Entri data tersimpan
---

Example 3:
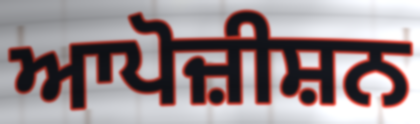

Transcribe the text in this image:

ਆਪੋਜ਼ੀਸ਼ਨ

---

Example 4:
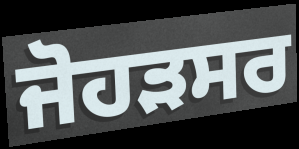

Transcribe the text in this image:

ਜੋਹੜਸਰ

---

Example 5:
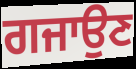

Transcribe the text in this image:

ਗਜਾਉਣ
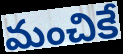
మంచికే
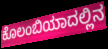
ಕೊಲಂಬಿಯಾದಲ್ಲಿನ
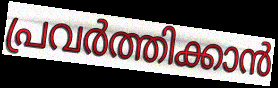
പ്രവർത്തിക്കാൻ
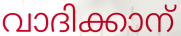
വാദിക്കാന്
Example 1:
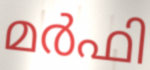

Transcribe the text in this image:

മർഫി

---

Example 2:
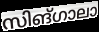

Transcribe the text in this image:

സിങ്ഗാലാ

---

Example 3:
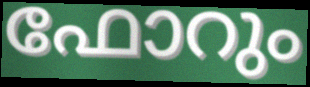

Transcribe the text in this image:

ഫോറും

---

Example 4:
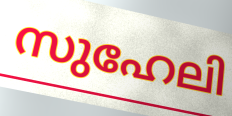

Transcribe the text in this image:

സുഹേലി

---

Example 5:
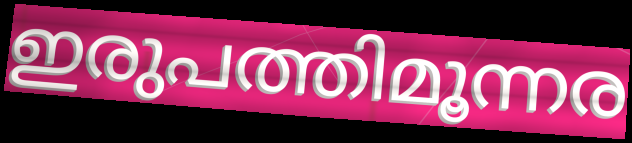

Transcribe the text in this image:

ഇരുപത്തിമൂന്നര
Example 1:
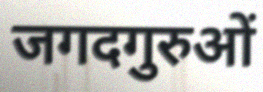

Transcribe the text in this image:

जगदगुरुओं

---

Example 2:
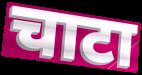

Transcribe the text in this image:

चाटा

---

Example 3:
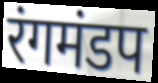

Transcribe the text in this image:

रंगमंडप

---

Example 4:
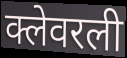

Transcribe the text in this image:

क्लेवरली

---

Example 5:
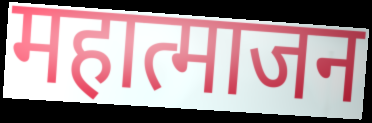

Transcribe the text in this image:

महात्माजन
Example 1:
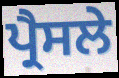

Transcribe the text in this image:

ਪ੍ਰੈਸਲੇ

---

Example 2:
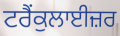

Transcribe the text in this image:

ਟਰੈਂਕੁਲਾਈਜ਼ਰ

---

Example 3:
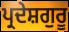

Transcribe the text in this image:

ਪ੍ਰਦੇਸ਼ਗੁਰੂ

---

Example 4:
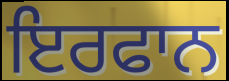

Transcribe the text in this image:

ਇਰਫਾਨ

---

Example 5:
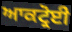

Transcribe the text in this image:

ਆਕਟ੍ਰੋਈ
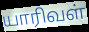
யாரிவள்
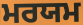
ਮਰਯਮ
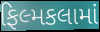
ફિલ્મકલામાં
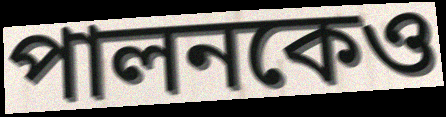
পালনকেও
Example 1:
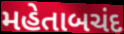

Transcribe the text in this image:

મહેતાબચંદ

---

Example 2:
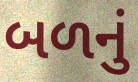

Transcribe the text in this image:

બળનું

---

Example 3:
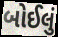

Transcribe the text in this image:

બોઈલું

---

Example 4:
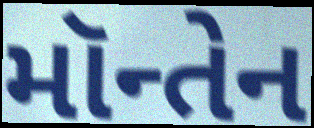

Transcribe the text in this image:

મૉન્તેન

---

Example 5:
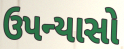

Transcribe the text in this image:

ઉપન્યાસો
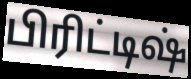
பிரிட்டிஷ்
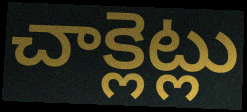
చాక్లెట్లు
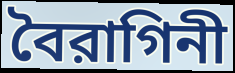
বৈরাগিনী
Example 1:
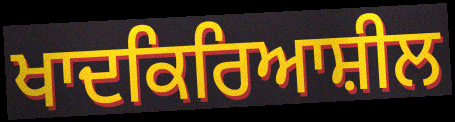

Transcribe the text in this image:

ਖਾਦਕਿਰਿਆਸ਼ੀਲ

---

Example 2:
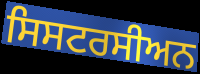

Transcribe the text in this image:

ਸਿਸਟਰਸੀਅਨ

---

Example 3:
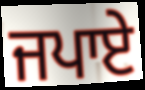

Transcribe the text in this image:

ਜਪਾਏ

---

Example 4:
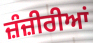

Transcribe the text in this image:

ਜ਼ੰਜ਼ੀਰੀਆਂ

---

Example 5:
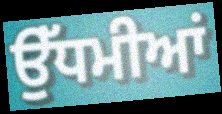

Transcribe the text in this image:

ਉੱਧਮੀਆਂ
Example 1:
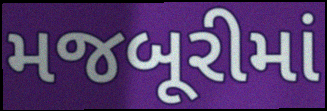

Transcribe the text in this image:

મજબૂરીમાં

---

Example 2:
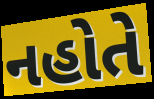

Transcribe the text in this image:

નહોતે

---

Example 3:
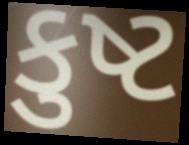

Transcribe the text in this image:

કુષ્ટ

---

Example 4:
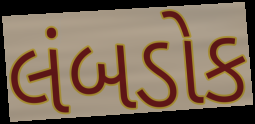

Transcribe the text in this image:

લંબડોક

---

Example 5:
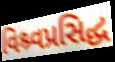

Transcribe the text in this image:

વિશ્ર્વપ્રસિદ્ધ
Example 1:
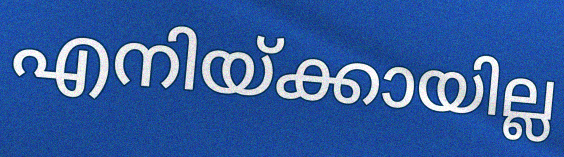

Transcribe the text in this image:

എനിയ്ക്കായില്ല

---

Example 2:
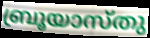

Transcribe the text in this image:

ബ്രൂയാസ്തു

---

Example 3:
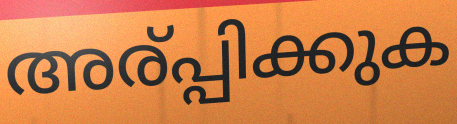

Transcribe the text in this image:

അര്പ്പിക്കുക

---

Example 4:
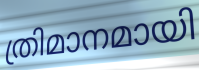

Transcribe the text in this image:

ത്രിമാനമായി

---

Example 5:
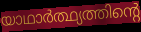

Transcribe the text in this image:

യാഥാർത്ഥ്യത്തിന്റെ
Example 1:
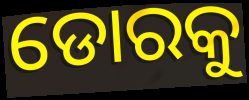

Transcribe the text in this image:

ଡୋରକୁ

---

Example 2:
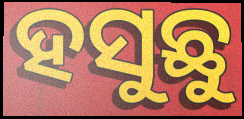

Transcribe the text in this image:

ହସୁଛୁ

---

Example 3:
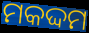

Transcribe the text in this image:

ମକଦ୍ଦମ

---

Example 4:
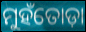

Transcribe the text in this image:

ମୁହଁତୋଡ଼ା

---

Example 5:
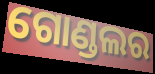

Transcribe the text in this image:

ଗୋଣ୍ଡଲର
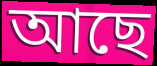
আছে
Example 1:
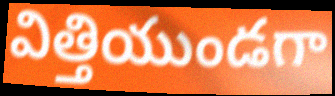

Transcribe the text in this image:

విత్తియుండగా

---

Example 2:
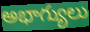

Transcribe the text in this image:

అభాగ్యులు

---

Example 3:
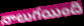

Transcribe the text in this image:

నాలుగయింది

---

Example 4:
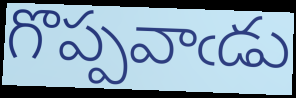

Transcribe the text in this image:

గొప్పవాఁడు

§ INSTRUKSI DAN KETENTUAN: Tulis ulang semua entri di atas dengan mengganti setiap "image" menjadi "picture", dan biarkan bagian lainnya tetap sama. Jangan sertakan gambarnya dalam jawaban.

§ JAWABAN AKHIR:
---

Example 3:

Transcribe the text in this picture:

ਆਪੋਜ਼ੀਸ਼ਨ

---

Example 4:

Transcribe the text in this picture:

ਜੋਹੜਸਰ

---

Example 5:

Transcribe the text in this picture:

ਗਜਾਉਣ
మంచికే
ಕೊಲಂಬಿಯಾದಲ್ಲಿನ
പ്രവർത്തിക്കാൻ
വാദിക്കാന്
Example 1:

Transcribe the text in this picture:

മർഫി

---

Example 2:

Transcribe the text in this picture:

സിങ്ഗാലാ

---

Example 3:

Transcribe the text in this picture:

ഫോറും

---

Example 4:

Transcribe the text in this picture:

സുഹേലി

---

Example 5:

Transcribe the text in this picture:

ഇരുപത്തിമൂന്നര
Example 1:

Transcribe the text in this picture:

जगदगुरुओं

---

Example 2:

Transcribe the text in this picture:

चाटा

---

Example 3:

Transcribe the text in this picture:

रंगमंडप

---

Example 4:

Transcribe the text in this picture:

क्लेवरली

---

Example 5:

Transcribe the text in this picture:

महात्माजन
Example 1:

Transcribe the text in this picture:

ਪ੍ਰੈਸਲੇ

---

Example 2:

Transcribe the text in this picture:

ਟਰੈਂਕੁਲਾਈਜ਼ਰ

---

Example 3:

Transcribe the text in this picture:

ਪ੍ਰਦੇਸ਼ਗੁਰੂ

---

Example 4:

Transcribe the text in this picture:

ਇਰਫਾਨ

---

Example 5:

Transcribe the text in this picture:

ਆਕਟ੍ਰੋਈ
யாரிவள்
ਮਰਯਮ
ફિલ્મકલામાં
পালনকেও
Example 1:

Transcribe the text in this picture:

મહેતાબચંદ

---

Example 2:

Transcribe the text in this picture:

બળનું

---

Example 3:

Transcribe the text in this picture:

બોઈલું

---

Example 4:

Transcribe the text in this picture:

મૉન્તેન

---

Example 5:

Transcribe the text in this picture:

ઉપન્યાસો
பிரிட்டிஷ்
చాక్లెట్లు
বৈরাগিনী
Example 1:

Transcribe the text in this picture:

ਖਾਦਕਿਰਿਆਸ਼ੀਲ

---

Example 2:

Transcribe the text in this picture:

ਸਿਸਟਰਸੀਅਨ

---

Example 3:

Transcribe the text in this picture:

ਜਪਾਏ

---

Example 4:

Transcribe the text in this picture:

ਜ਼ੰਜ਼ੀਰੀਆਂ

---

Example 5:

Transcribe the text in this picture:

ਉੱਧਮੀਆਂ
Example 1:

Transcribe the text in this picture:

મજબૂરીમાં

---

Example 2:

Transcribe the text in this picture:

નહોતે

---

Example 3:

Transcribe the text in this picture:

કુષ્ટ

---

Example 4:

Transcribe the text in this picture:

લંબડોક

---

Example 5:

Transcribe the text in this picture:

વિશ્ર્વપ્રસિદ્ધ
Example 1:

Transcribe the text in this picture:

എനിയ്ക്കായില്ല

---

Example 2:

Transcribe the text in this picture:

ബ്രൂയാസ്തു

---

Example 3:

Transcribe the text in this picture:

അര്പ്പിക്കുക

---

Example 4:

Transcribe the text in this picture:

ത്രിമാനമായി

---

Example 5:

Transcribe the text in this picture:

യാഥാർത്ഥ്യത്തിന്റെ
Example 1:

Transcribe the text in this picture:

ଡୋରକୁ

---

Example 2:

Transcribe the text in this picture:

ହସୁଛୁ

---

Example 3:

Transcribe the text in this picture:

ମକଦ୍ଦମ

---

Example 4:

Transcribe the text in this picture:

ମୁହଁତୋଡ଼ା

---

Example 5:

Transcribe the text in this picture:

ଗୋଣ୍ଡଲର
আছে
Example 1:

Transcribe the text in this picture:

విత్తియుండగా

---

Example 2:

Transcribe the text in this picture:

అభాగ్యులు

---

Example 3:

Transcribe the text in this picture:

నాలుగయింది

---

Example 4:

Transcribe the text in this picture:

గొప్పవాఁడు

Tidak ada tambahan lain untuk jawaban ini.